As far as towns go. It has wide green spaces where you can get lost in jungle-like overgrowth, and emerge in front of absolutely stunning Moghul ruins. It has winding markets where you find everything you could possibly need, chic bars, beautiful old buildings, beautiful new buildings. It is a huge city, but it is still a friendly city. People who don’t know each other chat on buses. There is a swish metro, rickshaws and you can get wherever you want to go, so long as you have money. There is every kind of food. The food! Oh my god, the food!
It is what happens when you put 20 million humans in one place. It gives something which reminds me of a human brain — a place for crazy thoughts. A place where everything is possible. A rushed, crowded, confusing place. A lot of people hate it for that, but I was instantly seduced. Then again I don’t have the most healthy brain.
I love Delhi. Even if it does take half an hour to cross a road, with six lanes of cars hurtling along at 50 mph. Even if it’s hot, and dusty, and involves a certain dexterity to avoid cars, bikes, and uneven pavements.
For me, Delhi is perfect, and I love it, just the way it is. Except one thing.
Delhi is toxic.
It has topped records as the most polluted city in the world — reaching 50 times the maximum level recommended by the WHO. It kills 80 people every day.

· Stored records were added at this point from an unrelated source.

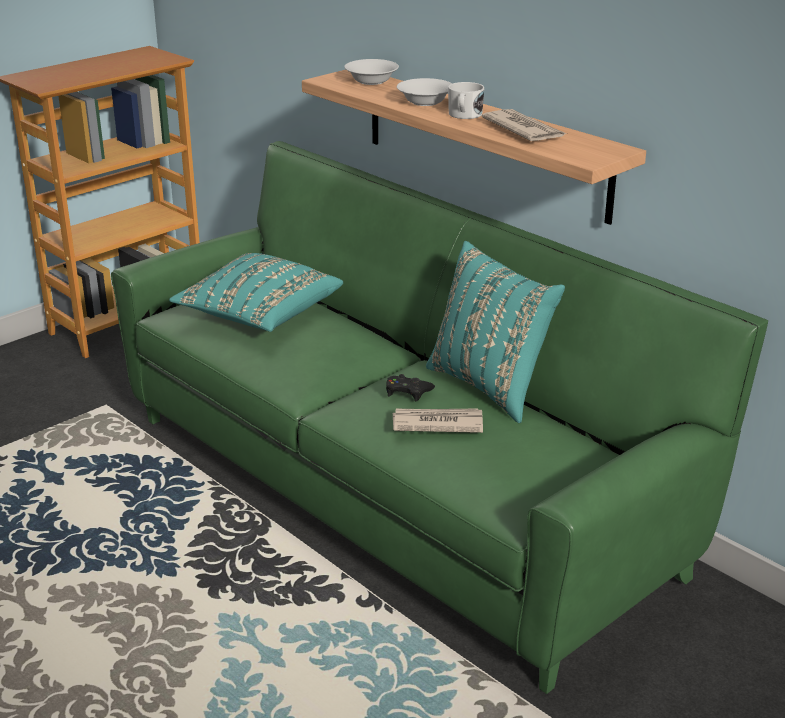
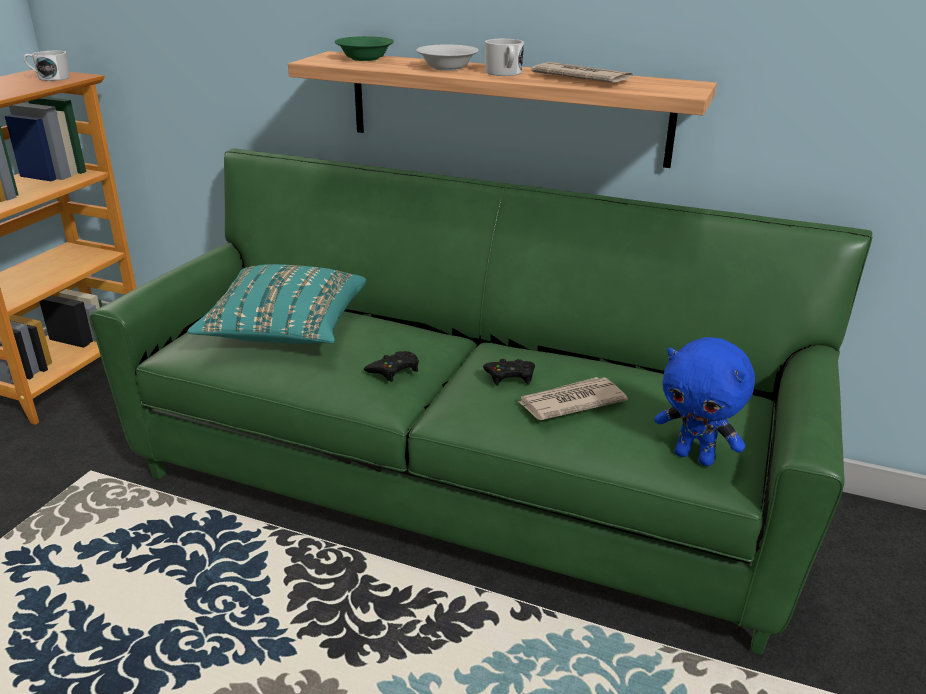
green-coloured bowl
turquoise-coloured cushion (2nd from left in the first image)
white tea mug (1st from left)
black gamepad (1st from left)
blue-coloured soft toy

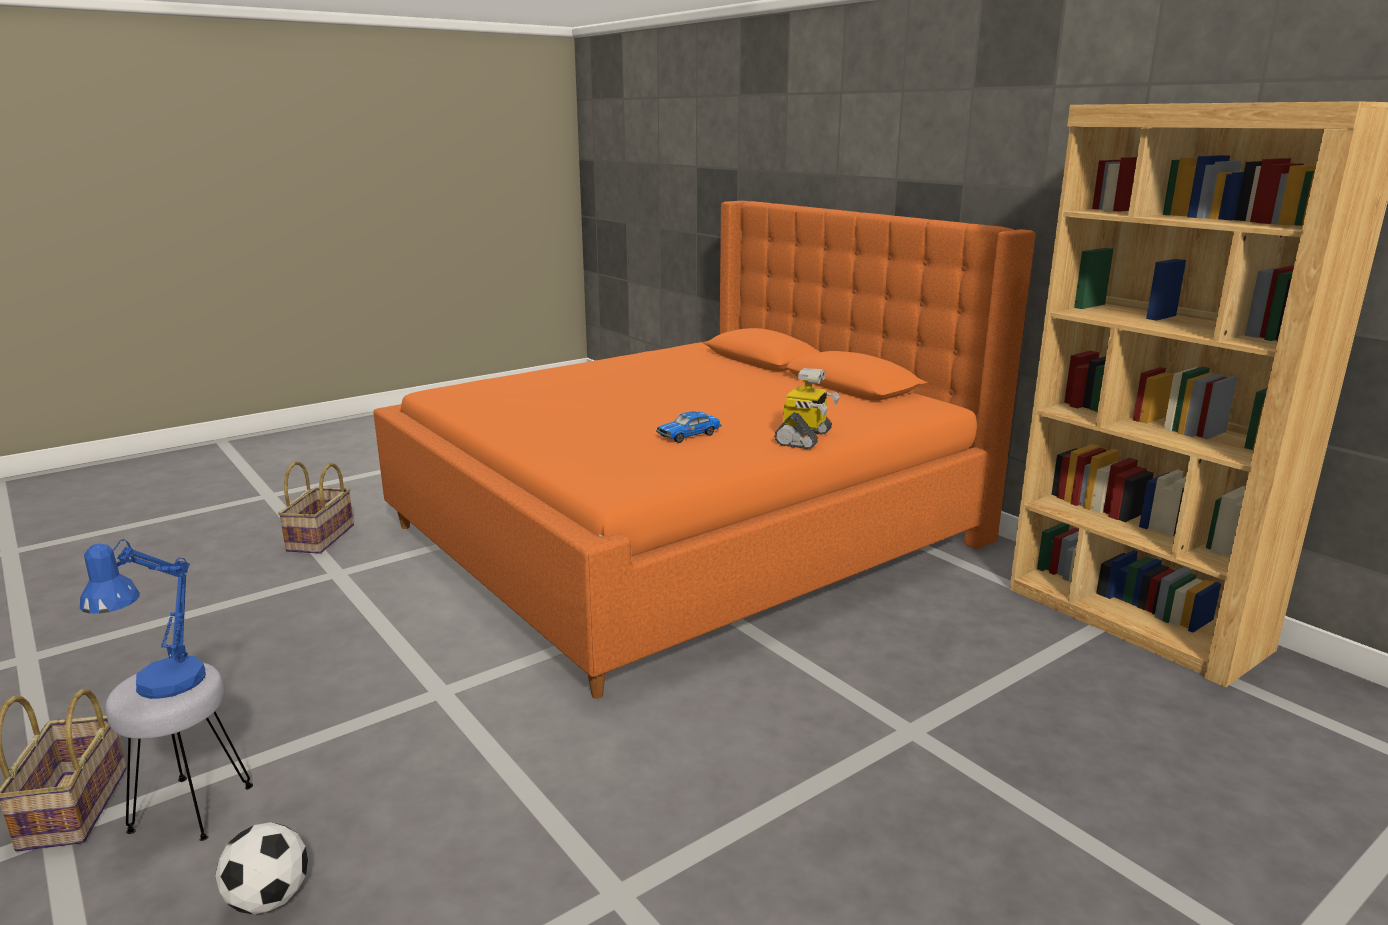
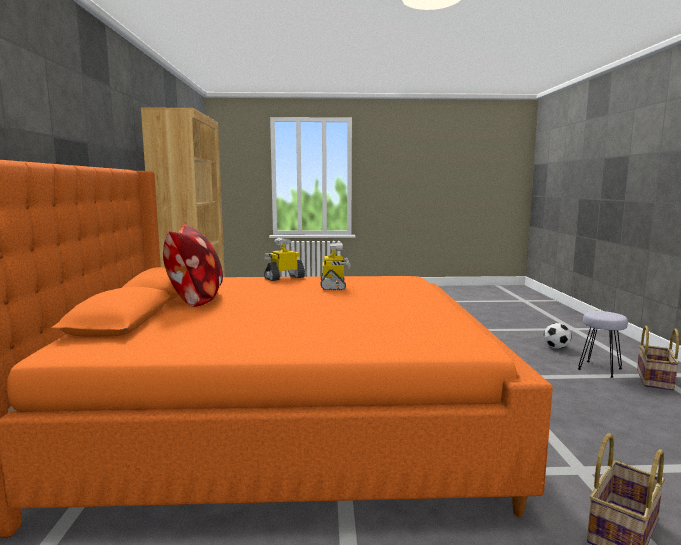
blue-coloured table lamp
toy robot (2nd from left)
cushion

Today I walked up to the beautiful, leafy terrasse of my hostel, and looked out on a city clouded in grey smog. It is strange, living in a polluted city. There is a certain level of existential crisis which comes from surviving off the very air which is slowly killing you.
You start to appreciate things like a room with an air purifier, where you can take a full breath in, or those rare rare days when you can see the sky. It happened the other day — the sky was blue. I hadn’t put on suncream, because usually, the pollution makes a nice UV resistant screen (silver lining…) so I burned to high heaven, but I didn’t care because it was just so nice to see the city framed against the sky, looking more beautiful than ever.
And then there are all the things you can’t do. I went to an aerial silks class yesterday, because I missed training so much, but I could barely climb without getting out of breath. Cardio is out of the question. The things that usually make you healthy — sport, breathing, are suddenly very dangerous activities. I’ve had a low-level ache in my head since I arrived. You feel the air running into your lungs. It feels dirty, sticky. You try and avoid walking everywhere.
Smoking seems both laughable and incidental. It’s already so bad. There are horrible photos on cigarette packs here — men with gory open throats. But you may as well put that picture on every billboard in the streets of Delhi.
Of course, pollution is easier to survive depending on how privileged you are. For those people who live out on the streets, there is no shelter. Poor rickshaw drivers are out in the fumes every day. Meanwhile, the richer inhabitants of Delhi are beginning — slowly — to don masks, and fit their houses and cars and offices with air purifiers. So they can effectively go from one purified air bubble to another and never have to take a breath of the killer air — the air they are effectively making worse through their cars and the production of air-purifiers.
Living in a city this polluted really is to bear witness to humanity’s absurdity — that we are managing to make our planet unliveable, in the name of a better life. That we are getting 5G and connected egg-holders and forgetting that air might be more of a priority.
It is also like the West’s second huge crime towards countries like India. The first was colonisation, stealing people’s dignity and their right to determine their own destiny. The second is the West’s cultural and economic hegemony since the end of colonisation, which has effectively deprived India of the potential to build up alternative ways of living. Leaving them with the very worst stages of industrial-capitalism, giving birth to murderous cities like Delhi.